Rolling her eyes at Emmanuel Macron, being received on her knees by the Prime Minister of Albania or whispering her strategy to the media in the ear of Donald Trump, Giorgia Meloni has been the center of attention in almost all of her trips abroad. In Sharm el-Sheikh, a few days ago, at the Peace Summit in Gaza, the American president may have caused some discomfort by emphasizing her beauty, but he did not fail to highlight how the Italian prime minister is also “very successful”.
Now that three years have passed since he came to power – making his the third longest-lasting government in Italy (1098 days) after two of his former ally Silvio Berlusconi – Meloni has become the face of political stability in a country where it has been scarce. And in a 68-page document, its executive, which brings together its Brothers of Italy, Salvini’s League, and the late Berlusconi’s Força Itália, highlighted its greatest successes.

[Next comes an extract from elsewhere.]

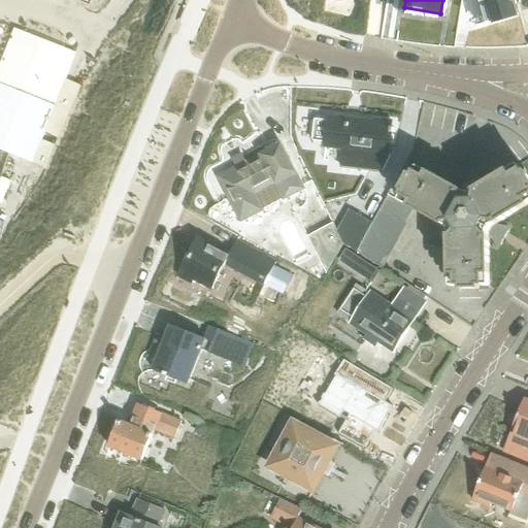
[(481,0),(483,3),(487,2),(492,20),(515,13),(510,0),(481,0)]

Starting with the drop in unemployment (currently at 6%, the increase in public investment (61% more compared to 2022) or the control of the deficit, which should remain at the 3% foreseen in the EU Stability and Growth Pact. In 2021 it was above 8%. With a growth of 3.2% in GDP predicted for 2025 (according to the latest IMF figures. Portugal should remain at 1.9%), Italy will receive 194 billion from PRR – the biggest check issued by the EU. A value that has already drawn criticism from the opposition, which denounces fictitious growth, piggybacking on European funds.
It is true that not everything is rosy: the debt remains at 135% of GDP, industrial production fell and the demographic crisis, combined with growing emigration, forced the government to review immigration policies – it even had a plan to send migrants to centers in Albania, blocked by the courts – to open its doors to half a million immigrants.
At 48 years old, the daughter of a tax advisor with communist sympathies, who left the family when she was 11 years old, raised by her mother in a working-class neighborhood of Rome and who entered politics at 15, in the youth of the neo-fascist Italian Social Movement, has shown in these three years that after all she is not the bogeyman that Europe came to fear. Not only did the woman manage to break with the machismo installed in Italian politics, she also gained the respect of other European leaders – and beyond – by moderating some positions, proving that her figure cute doesn’t stop her from playing in the big leagues.
Of course, there is no shortage of people accusing her of not carrying out the structural reforms that Italy needs, but just look at the polls to see that Italians trust their prime minister, whose Brothers of Italy remains above 30% voting intentions, well ahead of the center-left Democratic Party. The next elections are only scheduled for 2027, but at this moment Meloni seems well placed to beat Berlusconi’s 1412 days.